При всем том, на заведомо безнадежную битву Наоэ бы не вышел. Даже ради справедливости Уэсуги. Многим в Присолнечной пресловутое письмо-вызов могло показаться проявлением отчаянной храбрости, граничащей с безумием. Однако Наоэ не действовал необдуманно и в восемнадцать лет, сейчас же ему было сорок. Да, он не любил войну и по возможности старался решить дело миром. Но в стране, столетиями живущей войной, избежать столкновений невозможно. За плечами у него было четыре крупных кампании, множество стычек и сражений – и ни одного из них, по большому счету, Наоэ не проиграл.
На самом деле пощечина в лицо Иэясу полетела лишь после того, как они с Кагэкацу многократно просчитали все ходы. Воевать за справедливость – это правильно, но воевать за нее надобно, когда есть шанс победить. И рассмотревши все варианты, они пришли к выводу: возможность не просто есть. Она есть только у них. Они не могут проиграть.
Лучше всего было бы выманить Токугаву на север. Но ловушка оказалось слишком проста для старого барсука, он в нее не попался. Что ж, они это предусмотрели. С узурпатором должен был схватиться Исида Мицунари. И как бы ни желал Наоэ как можно скорее отправиться на юг, сражаться ему предстояло на севере. Только так он окажет наилучшую помощь и правому делу, и своим друзьям Исиде и Санаде. (Вопрос: «дело правое, потому что на его стороне сражаются мои друзья» или «мои друзья сражаются на его стороне, потому что дело правое» – даже не стоял.) Предстояло разобраться со здешними союзниками Токугавы, а из них стоило принимать во внимание Могами и Датэ. В том, что Датэ выступит, сомневаться не приходилось. Не потому что он такой уж друг Иэясу и обручил с его сыном свою малолетнюю дочь. Ему нужен предлог. Вряд ли он забыл, что в юности без труда завоевал Айдзу, и если он не тешит себя мечтами вернуть завоеванное, то расширить земли своего княжества возможности не упустит.

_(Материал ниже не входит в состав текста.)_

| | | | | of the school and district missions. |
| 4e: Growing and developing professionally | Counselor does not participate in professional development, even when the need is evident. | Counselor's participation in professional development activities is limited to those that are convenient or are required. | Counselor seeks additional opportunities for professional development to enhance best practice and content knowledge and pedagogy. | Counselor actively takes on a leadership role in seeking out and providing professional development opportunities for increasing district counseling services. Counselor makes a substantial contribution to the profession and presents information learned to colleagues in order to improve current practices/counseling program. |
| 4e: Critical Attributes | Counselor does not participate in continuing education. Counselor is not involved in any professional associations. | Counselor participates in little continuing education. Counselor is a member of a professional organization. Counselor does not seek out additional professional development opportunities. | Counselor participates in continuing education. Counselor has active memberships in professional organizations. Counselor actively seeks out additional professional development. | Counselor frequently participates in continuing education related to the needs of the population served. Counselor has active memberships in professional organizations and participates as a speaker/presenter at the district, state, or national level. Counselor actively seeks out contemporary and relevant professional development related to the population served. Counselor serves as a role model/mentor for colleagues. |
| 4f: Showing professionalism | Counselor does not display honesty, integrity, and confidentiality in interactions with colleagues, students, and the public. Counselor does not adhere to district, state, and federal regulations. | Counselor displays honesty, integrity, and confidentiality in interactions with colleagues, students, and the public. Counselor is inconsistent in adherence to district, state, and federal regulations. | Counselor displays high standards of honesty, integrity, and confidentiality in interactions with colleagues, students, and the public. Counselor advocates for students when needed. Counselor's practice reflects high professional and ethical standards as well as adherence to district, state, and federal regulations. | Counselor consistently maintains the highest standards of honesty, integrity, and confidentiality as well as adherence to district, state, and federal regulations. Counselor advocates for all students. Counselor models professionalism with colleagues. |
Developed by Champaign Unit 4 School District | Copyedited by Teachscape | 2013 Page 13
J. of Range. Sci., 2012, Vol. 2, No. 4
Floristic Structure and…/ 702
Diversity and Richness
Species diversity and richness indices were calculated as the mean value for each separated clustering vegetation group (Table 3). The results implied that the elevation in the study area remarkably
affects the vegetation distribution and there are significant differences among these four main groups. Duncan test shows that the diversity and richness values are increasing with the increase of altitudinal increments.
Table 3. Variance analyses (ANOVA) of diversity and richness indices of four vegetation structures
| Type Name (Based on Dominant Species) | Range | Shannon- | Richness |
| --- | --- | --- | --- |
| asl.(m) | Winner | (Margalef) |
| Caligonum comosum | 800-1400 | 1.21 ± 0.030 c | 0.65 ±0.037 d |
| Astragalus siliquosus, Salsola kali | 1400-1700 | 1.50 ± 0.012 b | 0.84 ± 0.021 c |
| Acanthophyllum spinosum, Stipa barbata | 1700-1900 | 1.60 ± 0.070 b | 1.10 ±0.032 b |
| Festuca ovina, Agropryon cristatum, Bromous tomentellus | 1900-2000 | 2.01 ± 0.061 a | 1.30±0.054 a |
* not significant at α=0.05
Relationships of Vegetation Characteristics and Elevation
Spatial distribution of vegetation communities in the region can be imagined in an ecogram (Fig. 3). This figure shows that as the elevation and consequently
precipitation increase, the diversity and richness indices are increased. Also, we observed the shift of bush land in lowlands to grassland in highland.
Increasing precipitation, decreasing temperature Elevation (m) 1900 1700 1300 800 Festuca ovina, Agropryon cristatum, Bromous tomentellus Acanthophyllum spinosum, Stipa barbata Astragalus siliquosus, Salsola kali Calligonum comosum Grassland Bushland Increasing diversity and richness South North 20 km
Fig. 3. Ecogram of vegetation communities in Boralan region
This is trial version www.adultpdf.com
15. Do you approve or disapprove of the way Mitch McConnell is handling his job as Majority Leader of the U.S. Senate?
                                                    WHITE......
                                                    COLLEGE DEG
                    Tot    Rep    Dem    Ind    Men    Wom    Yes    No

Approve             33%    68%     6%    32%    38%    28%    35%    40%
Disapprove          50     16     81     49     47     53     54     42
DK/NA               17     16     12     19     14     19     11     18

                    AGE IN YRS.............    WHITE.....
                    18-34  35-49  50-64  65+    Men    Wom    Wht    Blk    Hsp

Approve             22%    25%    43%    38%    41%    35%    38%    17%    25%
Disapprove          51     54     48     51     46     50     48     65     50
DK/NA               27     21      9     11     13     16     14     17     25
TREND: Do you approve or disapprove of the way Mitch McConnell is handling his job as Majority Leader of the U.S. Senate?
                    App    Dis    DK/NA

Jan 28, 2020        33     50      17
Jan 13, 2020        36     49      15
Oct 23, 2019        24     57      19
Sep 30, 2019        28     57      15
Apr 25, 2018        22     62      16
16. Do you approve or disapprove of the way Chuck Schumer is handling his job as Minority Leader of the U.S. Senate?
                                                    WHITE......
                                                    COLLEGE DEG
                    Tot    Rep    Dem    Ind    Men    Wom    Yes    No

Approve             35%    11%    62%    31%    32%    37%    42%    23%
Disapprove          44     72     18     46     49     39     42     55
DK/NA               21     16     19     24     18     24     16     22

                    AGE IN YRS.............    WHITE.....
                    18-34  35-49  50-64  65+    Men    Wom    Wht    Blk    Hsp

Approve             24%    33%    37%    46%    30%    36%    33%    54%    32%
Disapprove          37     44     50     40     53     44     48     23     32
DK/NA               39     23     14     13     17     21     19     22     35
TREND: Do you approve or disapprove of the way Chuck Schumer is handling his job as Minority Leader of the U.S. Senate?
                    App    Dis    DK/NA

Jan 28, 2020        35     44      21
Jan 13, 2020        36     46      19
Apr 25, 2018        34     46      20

Получалось так, что необходимо было разделить силы. Князь должен прежде всего заботиться о своей земле – значит, ему следует остаться и оборонять ее в случае опасности. Датэ взял замок Курокава, когда ему было немногим более двадцати. С тех пор Гамо Удзиса-то, получивший Айдзу во владение от господина регента, основательно перестроил и укрепил замок. Но и Датэ уже не мальчишка. Нет, оставлять замок и земли Айдзу без армии решительно не годилось. Ничего, у Уэсуги достаточно людей – отлично вооруженных и обученных. Они не зря закупали оружие эти годы, из-за чего Хори и написал свой донос, и не только закупали, но и производили, в том числе и пушки, о чем дураку Хори было неведомо.
Необходимо было нанести упреждающий удар – и это была задача Наоэ. Сложности могли возникнуть, разве что если бы Могами и Датэ объединились. Но объединиться они могли только в случае, если б не были Могами и Датэ. Вражда между кланами длилась без малого столетие. Что важнее, в замке Ямагата, принадлежавшем ее старшему брату Могами Ёсиаки, проживала госпожа Ёси-химэ. Демоница, мать Дракона.
Любой сын, узнав, что его матери угрожает смертельная опасность, поспешил бы матери на помощь. Но опять же – только не этот сын. И не этой матери.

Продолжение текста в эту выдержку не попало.